New York City Mayor Eric Adams has called on the city’s businesses to require unmasking upon entry. The move comes as authorities have noted mask-wearing in public places has made it easier for criminals to obscure their identities.
“We are putting out a clear call to all of our shops, do not allow people to enter the store without taking off their face mask,” Adams said in a recent radio interview with 1010 WINS. “And then once they’re inside, they can continue to wear if they so desire to do so. But we need to use the technology we have available to identify those shoplifters and those who are committing serious crimes.”

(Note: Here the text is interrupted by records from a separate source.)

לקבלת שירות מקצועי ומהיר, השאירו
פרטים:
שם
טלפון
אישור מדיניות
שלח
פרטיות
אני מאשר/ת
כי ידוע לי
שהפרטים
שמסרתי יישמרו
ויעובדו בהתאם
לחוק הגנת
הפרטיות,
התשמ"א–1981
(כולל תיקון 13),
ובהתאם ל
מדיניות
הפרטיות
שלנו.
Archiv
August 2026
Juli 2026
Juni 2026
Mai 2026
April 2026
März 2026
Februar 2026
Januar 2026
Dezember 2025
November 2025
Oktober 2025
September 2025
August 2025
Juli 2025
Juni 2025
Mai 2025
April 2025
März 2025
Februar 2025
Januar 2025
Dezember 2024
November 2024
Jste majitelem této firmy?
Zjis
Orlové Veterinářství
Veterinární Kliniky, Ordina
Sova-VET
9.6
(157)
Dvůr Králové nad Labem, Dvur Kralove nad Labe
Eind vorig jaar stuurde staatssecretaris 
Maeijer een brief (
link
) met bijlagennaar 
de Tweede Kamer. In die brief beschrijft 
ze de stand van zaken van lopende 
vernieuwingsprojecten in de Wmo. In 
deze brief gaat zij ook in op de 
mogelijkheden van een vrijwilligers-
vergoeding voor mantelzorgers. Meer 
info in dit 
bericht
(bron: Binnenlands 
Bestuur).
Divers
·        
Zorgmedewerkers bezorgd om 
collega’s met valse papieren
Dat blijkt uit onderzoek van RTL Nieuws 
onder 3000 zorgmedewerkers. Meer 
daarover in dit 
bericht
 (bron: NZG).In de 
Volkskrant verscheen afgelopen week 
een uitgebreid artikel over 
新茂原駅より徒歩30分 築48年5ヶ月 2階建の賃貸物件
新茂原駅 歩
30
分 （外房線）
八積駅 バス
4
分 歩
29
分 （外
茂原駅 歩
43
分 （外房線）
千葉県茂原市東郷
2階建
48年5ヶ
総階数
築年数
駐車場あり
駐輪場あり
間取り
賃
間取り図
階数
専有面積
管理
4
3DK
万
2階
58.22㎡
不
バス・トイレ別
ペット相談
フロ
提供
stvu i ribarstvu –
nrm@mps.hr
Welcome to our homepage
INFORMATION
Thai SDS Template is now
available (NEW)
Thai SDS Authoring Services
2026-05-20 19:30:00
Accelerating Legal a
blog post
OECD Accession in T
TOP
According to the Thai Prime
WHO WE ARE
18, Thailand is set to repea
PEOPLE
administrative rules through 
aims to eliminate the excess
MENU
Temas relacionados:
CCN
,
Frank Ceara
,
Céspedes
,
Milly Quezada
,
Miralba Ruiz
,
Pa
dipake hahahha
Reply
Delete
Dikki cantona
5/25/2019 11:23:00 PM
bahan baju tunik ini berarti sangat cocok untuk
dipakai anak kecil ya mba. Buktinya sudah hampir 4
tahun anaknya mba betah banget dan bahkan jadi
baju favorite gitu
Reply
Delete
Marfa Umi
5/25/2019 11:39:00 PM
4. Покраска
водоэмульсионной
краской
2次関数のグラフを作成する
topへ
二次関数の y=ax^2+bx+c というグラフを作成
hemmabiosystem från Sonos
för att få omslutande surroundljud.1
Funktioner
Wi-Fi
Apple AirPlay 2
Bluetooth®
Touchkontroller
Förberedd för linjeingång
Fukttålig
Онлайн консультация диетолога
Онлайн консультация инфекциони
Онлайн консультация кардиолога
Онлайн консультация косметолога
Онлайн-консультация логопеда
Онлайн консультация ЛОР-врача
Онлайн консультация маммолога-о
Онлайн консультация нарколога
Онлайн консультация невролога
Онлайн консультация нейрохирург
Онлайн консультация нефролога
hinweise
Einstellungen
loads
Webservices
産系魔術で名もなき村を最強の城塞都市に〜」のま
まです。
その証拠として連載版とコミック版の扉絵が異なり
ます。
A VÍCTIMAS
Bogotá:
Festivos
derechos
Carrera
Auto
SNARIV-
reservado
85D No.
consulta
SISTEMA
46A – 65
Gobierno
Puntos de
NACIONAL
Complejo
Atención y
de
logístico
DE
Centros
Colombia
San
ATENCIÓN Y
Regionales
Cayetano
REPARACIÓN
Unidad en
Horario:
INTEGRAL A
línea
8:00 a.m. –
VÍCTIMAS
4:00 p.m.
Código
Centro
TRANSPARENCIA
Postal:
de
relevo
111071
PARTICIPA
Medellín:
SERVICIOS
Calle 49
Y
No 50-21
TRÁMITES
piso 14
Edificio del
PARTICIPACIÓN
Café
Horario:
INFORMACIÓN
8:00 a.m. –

At a February 28 press conference concerning a jewelry store robbery in which police say a 78-year-old worker was brutally beaten by the suspects — one of them masked — New York City Police Chief Jeffrey Maddrey called on the city’s business community to require unmasking as a “condition of entry”:
The NYPD is here to work with our businesses, but I have to ask our businesses to be just as proactive as well. We’re seeing far too often where people are coming up to our businesses, sometimes with masks, sometimes with masks, hoods, and latex gloves… and then we have a robbery or some kind of property being stolen.
Maddrey explained that unmasking could serve as a “peace offering” to workers.
“As a sign of a peace offering, a sign of safety to those store workers, when we walk in, we should take down our masks,” he explained. “We should let them know that they’re not in any danger, any harm—that we’re customers.”
Fox 5 reported Monday that police had linked the murder of a 67-year-old bodega worker during a robbery to three other robberies. Police say that in each case the suspect was masked.
“I mean at the end of the day if you don’t have nothing to hide,” Nestor Osiris, a resident of the Bronx, opined to the outlet on the unmasking proposal. “[It’s] just doing what they’re asking you to do for the safety of others.”